Tâches à réaliser:
(1) Dans la source, recopiez tout ce qui va de « Sénateurs, notre prochain » jusqu'à « pour ce régime. » en substituant « ancien président » à « président sortant ».
(2) D'après la source, au nom de quel conseil M. Philip Heimbecker comparaît-il ce matin-là ?

---------- Source

Le président: Je sais que d'autres groupes l'ont fait.
M. Milke: En matière de reddition des comptes, nous soutenons toujours qu'on ne peut jamais pécher par excès. En l'occurrence, nous estimons que la règle des deux tiers obligera les gens à travailler ensemble, si l'on peut dire, et obligera également les responsables élus à rendre compte de leurs actes dans la plus grande mesure possible.
Le président: Merci beaucoup de votre présence.
Sénateurs, notre prochain témoin est M. Philip Heimbecker de l'ACCOVAM, l'Association canadienne des courtiers en valeurs mobilières, section de l'Alberta.
M. Philip Heimbecker, président sortant, Conseil du district de l'Alberta: Bonjour, mesdames et messieurs. Je m'appelle Phil Heimbecker. Je suis le président sortant du district de l'Alberta de l'Association canadienne des courtiers en valeurs mobilières. Je comparais ce matin au nom du conseil de district de l'Alberta.
On a discuté de la réforme du Régime de pensions du Canada et, quelles que soient nos préférences quant à son organisation future, nous sommes heureux de voir que la question est à l'étude. Le défi consistera à mettre en place un système de régie efficace et responsable pour l'Office d'investissement du Régime de pensions du Canada, ainsi qu'une politique de placements adéquate pour ce régime.

--------------------
---------- Données fournies

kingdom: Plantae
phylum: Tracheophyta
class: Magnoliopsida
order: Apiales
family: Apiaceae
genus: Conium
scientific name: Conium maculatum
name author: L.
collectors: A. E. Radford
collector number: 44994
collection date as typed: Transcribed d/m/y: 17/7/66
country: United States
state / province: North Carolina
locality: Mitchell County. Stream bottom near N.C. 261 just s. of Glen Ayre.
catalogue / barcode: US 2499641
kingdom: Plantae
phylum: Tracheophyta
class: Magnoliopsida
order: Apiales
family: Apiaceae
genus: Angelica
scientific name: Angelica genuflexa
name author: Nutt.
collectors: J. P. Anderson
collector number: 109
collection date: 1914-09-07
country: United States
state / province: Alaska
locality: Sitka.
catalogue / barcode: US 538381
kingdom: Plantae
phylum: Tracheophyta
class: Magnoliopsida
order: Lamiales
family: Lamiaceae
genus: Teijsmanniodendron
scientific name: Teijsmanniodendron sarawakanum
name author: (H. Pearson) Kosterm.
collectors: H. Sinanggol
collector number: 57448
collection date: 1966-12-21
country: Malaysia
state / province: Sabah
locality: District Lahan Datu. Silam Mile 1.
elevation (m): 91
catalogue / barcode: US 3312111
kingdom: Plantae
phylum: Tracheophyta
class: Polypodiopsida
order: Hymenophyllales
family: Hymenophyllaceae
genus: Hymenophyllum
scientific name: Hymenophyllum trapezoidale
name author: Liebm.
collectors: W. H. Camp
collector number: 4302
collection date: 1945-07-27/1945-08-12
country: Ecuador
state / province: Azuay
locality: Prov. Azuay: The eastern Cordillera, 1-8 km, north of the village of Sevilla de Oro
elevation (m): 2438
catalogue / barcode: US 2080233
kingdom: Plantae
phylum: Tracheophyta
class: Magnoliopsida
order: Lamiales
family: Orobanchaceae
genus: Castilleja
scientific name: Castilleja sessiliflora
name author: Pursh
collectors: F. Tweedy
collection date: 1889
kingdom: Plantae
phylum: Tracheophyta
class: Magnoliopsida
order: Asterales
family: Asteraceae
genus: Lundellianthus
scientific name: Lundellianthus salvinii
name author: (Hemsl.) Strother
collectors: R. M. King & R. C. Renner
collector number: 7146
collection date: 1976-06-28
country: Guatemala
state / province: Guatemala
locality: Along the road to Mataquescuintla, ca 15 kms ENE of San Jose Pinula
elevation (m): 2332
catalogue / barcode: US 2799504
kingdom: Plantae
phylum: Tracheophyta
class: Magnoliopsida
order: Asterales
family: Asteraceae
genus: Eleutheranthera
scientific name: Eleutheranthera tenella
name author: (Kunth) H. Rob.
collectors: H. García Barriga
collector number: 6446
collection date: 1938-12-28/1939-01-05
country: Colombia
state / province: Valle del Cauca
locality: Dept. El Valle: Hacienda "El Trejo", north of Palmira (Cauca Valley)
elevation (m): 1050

--------------------

Corrigé des exercices:
(1)
Sénateurs, notre prochain témoin est M. Philip Heimbecker de l'ACCOVAM, l'Association canadienne des courtiers en valeurs mobilières, section de l'Alberta.
M. Philip Heimbecker, ancien président, Conseil du district de l'Alberta: Bonjour, mesdames et messieurs. Je m'appelle Phil Heimbecker. Je suis le ancien président du district de l'Alberta de l'Association canadienne des courtiers en valeurs mobilières. Je comparais ce matin au nom du conseil de district de l'Alberta.
On a discuté de la réforme du Régime de pensions du Canada et, quelles que soient nos préférences quant à son organisation future, nous sommes heureux de voir que la question est à l'étude. Le défi consistera à mettre en place un système de régie efficace et responsable pour l'Office d'investissement du Régime de pensions du Canada, ainsi qu'une politique de placements adéquate pour ce régime.

(2) Au nom du conseil de district de l'Alberta.